Diese potenzielle Schwachstelle macht es notwendig, sich frühzeitig mit Alternativen oder Ergänzungen zu heutigen Verfahren zu befassen – auch wenn Quantencomputer in der Praxis aktuell noch nicht einsatzbereit sind.

Zeitliche Perspektive

Experten gehen davon aus, dass kryptografisch relevante Quantencomputer frühestens in fünf bis 15 Jahren verfügbar sein könnten. Diese Zeitspanne sollte für eine geordnete Migration genutzt werden, besonders für Daten mit langer Schutzbedürftigkeit. Besonders kritisch sind hierbei Harvest now, decrypt later-Angriffe, bei denen verschlüsselte Daten heute abgefangen und gespeichert werden, um sie später mit leistungsfähigeren Quantencomputern zu entschlüsseln.

Klassisches VPN vs. Post-Quantum-VPN.
Abbildung 1: Zentrale Unterschiede von klassischem VPN und PQ-VPN im Hinblick auf die Bedrohung durch Quantencomputer.

Wie funktioniert PQ-PSK?

Ein Post-Quantum Preshared Key (PQ-PSK) ist ein zusätzlicher Sicherheitsschlüssel, der im Rahmen des IKEv2-Protokolls in VPN-Verbindungen verwendet werden kann. Der Schlüssel wird außerhalb des eigentlichen Schlüsselaustauschs verteilt und dient als Schutzmaßnahme gegen zukünftige kryptografische Brüche.

Konkret wird der PQ-PSK als weitere Authentifizierungs- und Entropiequelle in den Handshake eingebunden. Das Verfahren ist kompatibel mit bestehenden Implementierungen und kann parallel zu klassischen Verfahren verwendet werden (hybrider Ansatz).

Technische Grundlage

Post-Quantum-Verfahren basieren auf mathematischen Problemen, die bisher als resistent gegenüber bekannten Quantenalgorithmen gelten. Dazu gehören unter anderem:

  • Gitterbasierte Kryptografie (zum Beispiel CRYSTALS-Kyber, CRYSTALS-Dilithium)
  • Multivariate Gleichungssysteme
  • Codebasierte Verfahren (beispielsweise HQC)
  • Hash-basierte Signaturverfahren (etwa SPHINCS+)

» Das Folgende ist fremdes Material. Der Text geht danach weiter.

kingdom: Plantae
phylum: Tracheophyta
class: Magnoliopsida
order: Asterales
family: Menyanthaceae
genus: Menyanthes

Der PQ-PSK selbst ist dabei nicht zwingend an ein konkretes postquantenresistentes Verfahren gebunden, sondern kann flexibel im Sinne einer Übergangstechnologie genutzt werden.

Aktueller Stand der NIST-Standardisierung

Im Juli 2022 hat das NIST die ersten standardisierten Post-Quantum-Algorithmen bekannt gegeben: CRYSTALS-Kyber für die Schlüsseleinkapselung sowie CRYSTALS-Dilithium und SPHINCS+ für digitale Signaturen. Diese Algorithmen wurden im August 2024 als FIPS 203 (CRYSTALS-Dilithium), FIPS 204 (CRYSTALS-KYBER) und FIPS 205 (SPHINCS+) offiziell veröffentlicht.

Im März 2025 wurde zudem HQC (Hamming Quasi-Cyclic) als weiterer Algorithmus für die Standardisierung ausgewählt, dessen FIPS-Standard in Kürze erwartet wird. Der Standardisierungsprozess wird kontinuierlich fortgesetzt, mit der sechsten PQC-Standardisierungskonferenz, die für September 2025 geplant ist.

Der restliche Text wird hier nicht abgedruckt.